Sure sounds as though you've received a yes to me! Congratulations, congratulations, congratulations!!! :clap2:

And enjoy your lane:


----------



## Nita2011 (Apr 25, 2011)

Beastie said:


> I applied for the Spouse Settlement visa and I've just received an automated e-mail from UKBA with the following message :
> 
> "Your visa will be despatched shortly. Passports can normally be collected from the Visa Application Centre after 3 days. Applicants in Australia and New Zealand should allow 3 days before tracking their documents via the local post. UKBA-Manila Visa Hub"
> 
> ...



Yayy congrats! :clap2::clap2::clap2:


----------



## brayrobert201 (May 4, 2011)

Just had this email for my wife's visa.

Including transport times I think it took one working day. (We shoved in all the proof that we were a couple we gave to the Australian government for her spouse visa here, so they had an inch thick folder of proof of legitimacy detailing our relationship over the last seven years)
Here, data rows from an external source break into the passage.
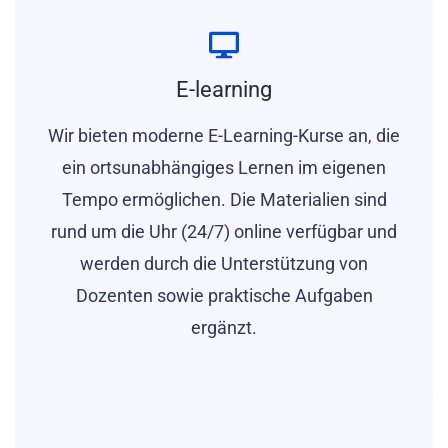
Mehr erfahren
Baggerführer der Klasse 1
E-learning
Wir bieten moderne E-Learning-Kurse an, die
ein ortsunabhängiges Lernen im eigenen
Tempo ermöglichen. Die Materialien sind
Mehr erfahren
rund um die Uhr (24/7) online verfügbar und
werden durch die Unterstützung von
Dozenten sowie praktische Aufgaben
ergänzt.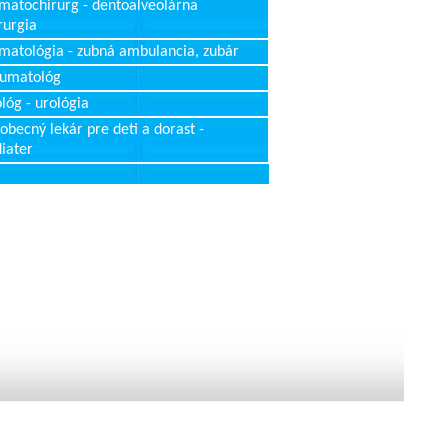
matochirurg - dentoalveolárna
rurgia
matológia - zubná ambulancia, zubár
aumatológ
lóg - urológia
obecný lekár pre deti a dorast -
iater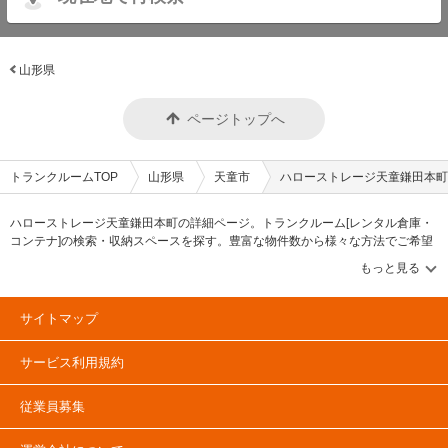
山形県
ページトップへ
トランクルームTOP
山形県
天童市
ハローストレージ天童鎌田本町
ハローストレージ天童鎌田本町の詳細ページ。トランクルーム[レンタル倉庫・
コンテナ]の検索・収納スペースを探す。豊富な物件数から様々な方法でご希望
の収納スペースを簡単に探せるトランクルーム情報サイトです。ハローストレ
ージ天童鎌田本町の住所・最寄りの駅、物件タイプのご紹介や料金表、お得な
キャンペーン情報もあります。気になる物件タイプを見つけたら、メールか電
話でお問合せが可能です（無料）。
サイトマップ
サービス利用規約
従業員募集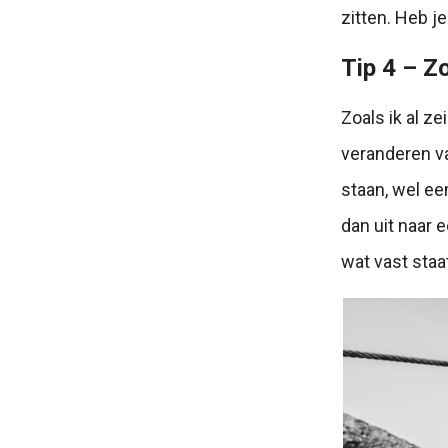
zitten. Heb je
Tip 4 – Z
Zoals ik al ze
veranderen va
staan, wel ee
dan uit naar 
wat vast staa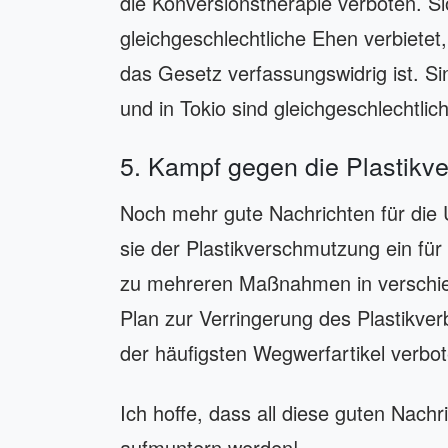
die Konversionstherapie verboten. S
gleichgeschlechtliche Ehen verbiete
das Gesetz verfassungswidrig ist. Sin
und in Tokio sind gleichgeschlechtlic
5. Kampf gegen die Plastik
Noch mehr gute Nachrichten für die 
sie der Plastikverschmutzung ein für 
zu mehreren Maßnahmen in verschie
Plan zur Verringerung des Plastikverb
der häufigsten Wegwerfartikel verbo
Ich hoffe, dass all diese guten Nachr
aufmuntern werden!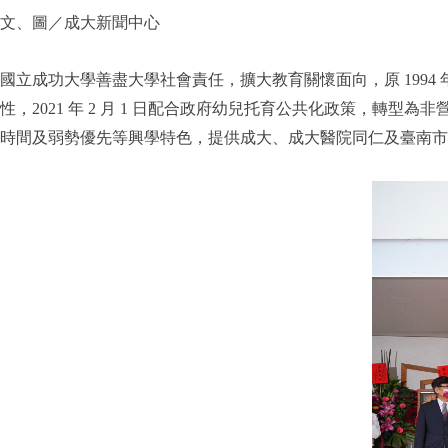
文、圖／成大新聞中心
國立成功大學善盡大學社會責任，擴大教育關懷面向，原 1994
性，2021 年 2 月 1 日配合政府幼兒托育公共化政策，
時間及弱勢優先等興學特色，提供成大、成大醫院同仁及臺南市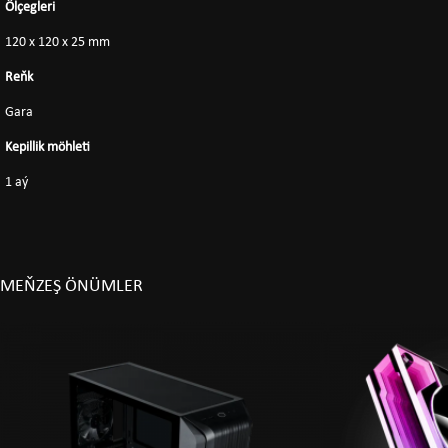
Ölçegleri
120 x 120 x 25 mm
Reňk
Gara
Kepillik möhleti
1 aý
MEŇZEŞ ÖNÜMLER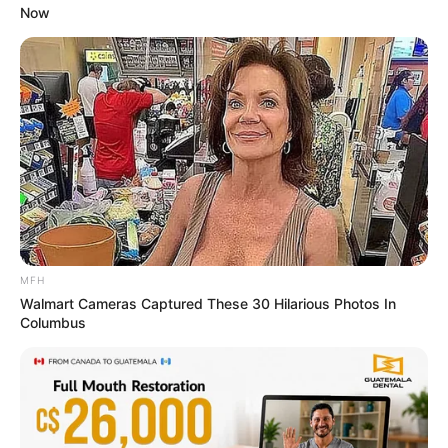
Now
Sex Can Last 3 Hours Without Viagra, Try This
Recipe!
BOOSTARO
MFH
Walmart Cameras Captured These 30 Hilarious Photos In
Columbus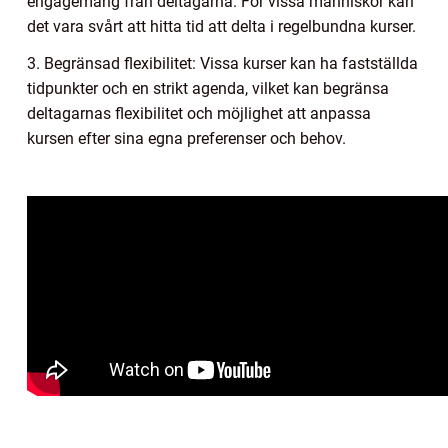
engagemang från deltagarna. För vissa människor kan
det vara svårt att hitta tid att delta i regelbundna kurser.
3. Begränsad flexibilitet: Vissa kurser kan ha fastställda
tidpunkter och en strikt agenda, vilket kan begränsa
deltagarnas flexibilitet och möjlighet att anpassa
kursen efter sina egna preferenser och behov.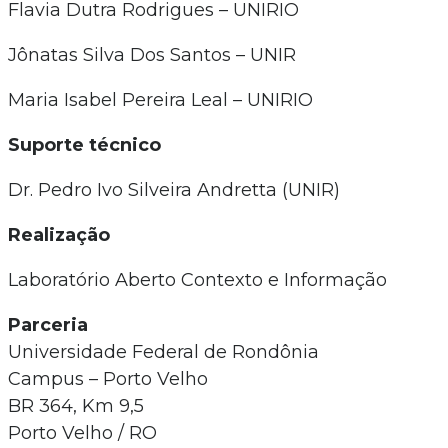
Flavia Dutra Rodrigues – UNIRIO
Jônatas Silva Dos Santos – UNIR
Maria Isabel Pereira Leal – UNIRIO
Suporte técnico
Dr. Pedro Ivo Silveira Andretta (UNIR)
Realização
Laboratório Aberto Contexto e Informação
Parceria
Universidade Federal de Rondônia
Campus – Porto Velho
BR 364, Km 9,5
Porto Velho / RO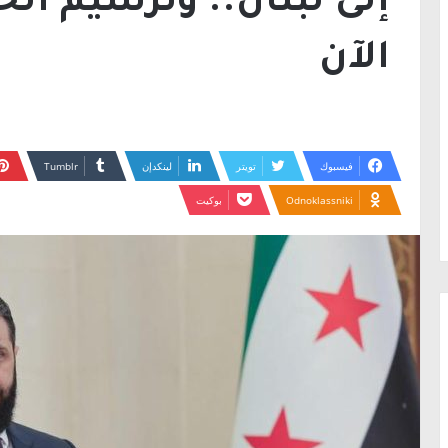
إلى لبنان.. وترسيم ال
الآن
فيسبوك
تويتر
لينكدإن
Odnoklassniki
بوكيت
I've seen some people get insulting to people who are asking a truly blatantly obvious question, but the paranoia is intense at the moment.


----------



## rdingwall (Jan 29, 2012)

Beastie said:


> I applied for the Spouse Settlement visa and I've just received an automated e-mail from UKBA with the following message :
> 
> "Your visa will be despatched shortly. Passports can normally be collected from the Visa Application Centre after 3 days. Applicants in Australia and New Zealand should allow 3 days before tracking their documents via the local post. UKBA-Manila Visa Hub"
> 
> ...


Not necessarily. I got this email a few days ago too for my Tier 2 (UKBA-Manila Visa Hub), and called the 0900 UKBA visa consultants to ask what it meant. (My visa hasn't shown up in the mail yet, and I am very anxious to know the outcome so I can start booking plans etc). Despite the wording which suggests the existence of a new visa, the rep confirmed *"Your visa will be despatched shortly" is a standard form email that always gets sent regardless if your application was approved or rejected*. 

Due to privacy laws or something they're not allowed to tell you the real result via email, nor could she look it up for me over the phone, despite me paying $12 for the call (grr). She said if my application was refused, however, a cover letter will be included with the returned passport explaining why.

Good luck,


----------